Well anyways, tonight I will whip up our first block to show at the October meeting. It's always fun to get new things!

Tuesday, October 2, 2012

Monthly Project!

Well today my guild's October newsletter came out and with it my first block of the month article! Exciting, but I also saw that our president was looking forward to my monthly projects in their original form and I felt a little bad that I changed the plan to something admittedly less exciting.

Soooo....we'll do the monthly projects on here! I would create a button and such but I don't think this blog is quite big enough for that.  Plus, since I'm going to do it as a casual thing on my blog, I probably won't get any of the samples done on time (or, let's be honest, ever).
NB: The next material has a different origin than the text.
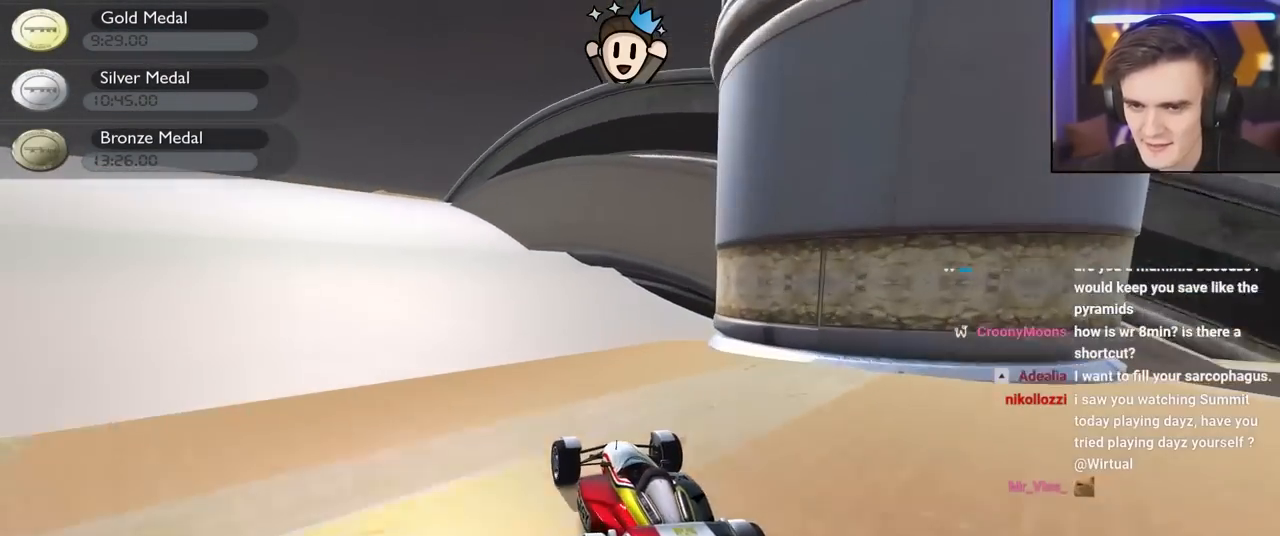
{"keys": ["left", "up"], "events": [[34, "right", "down"], [134, "right", "up"], [217, "left", "down"]]}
My plan for these was to find a bunch of free tutorials on the internet each month around a different theme, which might be a technique, or in the case of this month, a critter. The original plan for October was to find projects around the theme of "owls" in honor of Halloween. Searching for free owl patterns is a black hole...there are so many and they are sooo cute! Also, I found out while searching for "paper pieced owl" that apparently the term can also mean objects made out of pieces of paper. Who knew?

So, here are all of the free tutorials I gathered up for various owl projects. Admittedly, most are not quilting-related, but they're all cute and fun. Click on the text below each image to go to the original website that hosts the tutorial.

Owl orns 1

And those same cute wool owl ornaments were used to make this equally cute owl mobile by Jill

"Slumbering Owl Applique" by WeeFolkArt

Okay, that's all for now!  If you know of other free owl patterns, let me know and I'll add them to the list!

Monday, October 1, 2012

Cool Product: Superior Conductive Thread

I am a slowpoke at reading mail. I was just cleaning out my inbox and read about the following awesome product on the Superior Thread newsletter (which always has great tidbits):

1.  This is EXTREMELY INNOVATIVE.  Be the coolest (no, the warmest) person this winter.  You're outside. It's cold. You're wearing gloves. Or maybe it's not that cold and someone you know is golfing and wearing a golf glove. Or they are on the ski slopes.  In order to use your smart phone or iPad or tablet, you have to remove your gloves and then your hands freeze.  These devices require the static electricity in our fingertips to operate, and gloves block that. We have the solution!  Use new Superior Conductive Thread to hand stitch 'connections' on the tips of your gloves so you can use your smart phone or tablet without having to remove your gloves. As long as thread reaches from the inside finger tip area of the glove (to touch your finger) to the outside fingertip area (to touch the smart phone screen), the static electricity in your fingertip will be transported and you will be able to use your smart phone with your gloves on.  Everyone will wonder how you do that.  (You may want to carry a few bobbins of Superior Conductive Thread with you to sell to those who envy your technology.) This product is going to spark many business ideas. Golf gloves, regular gloves, and anything covering the hands can use this new idea.  Stay warm and connected. 
Superior Conductive Thread is made from soft, pliable stainless steel fibers. It is easy to use by hand stitching it into the fabric. If used in a sewing machine, know that it is not a top thread so use it either in the bobbin or couch it onto the fabric.  A single bobbin holds 10 yds. of thread which enough for many gloves. 

More Uses for Superior Conductive Thread 2.  Electric Quilting.  Our son, Todd, loves his guitars.  After many years of working together, the quilting influence rubbed off and he made his first quilt -- a guitar quilt, of course. But there is more.  His quilt lights up because he used the new Superior Conductive Thread.  View a fun video telling the story of a first time quilter and follow his steps from start to finish. 

Um....this is AWESOME!!!!!!

And no, I have not done any quilting tonight. Instead I thought about who will get what Christmas present and generally procrastinated.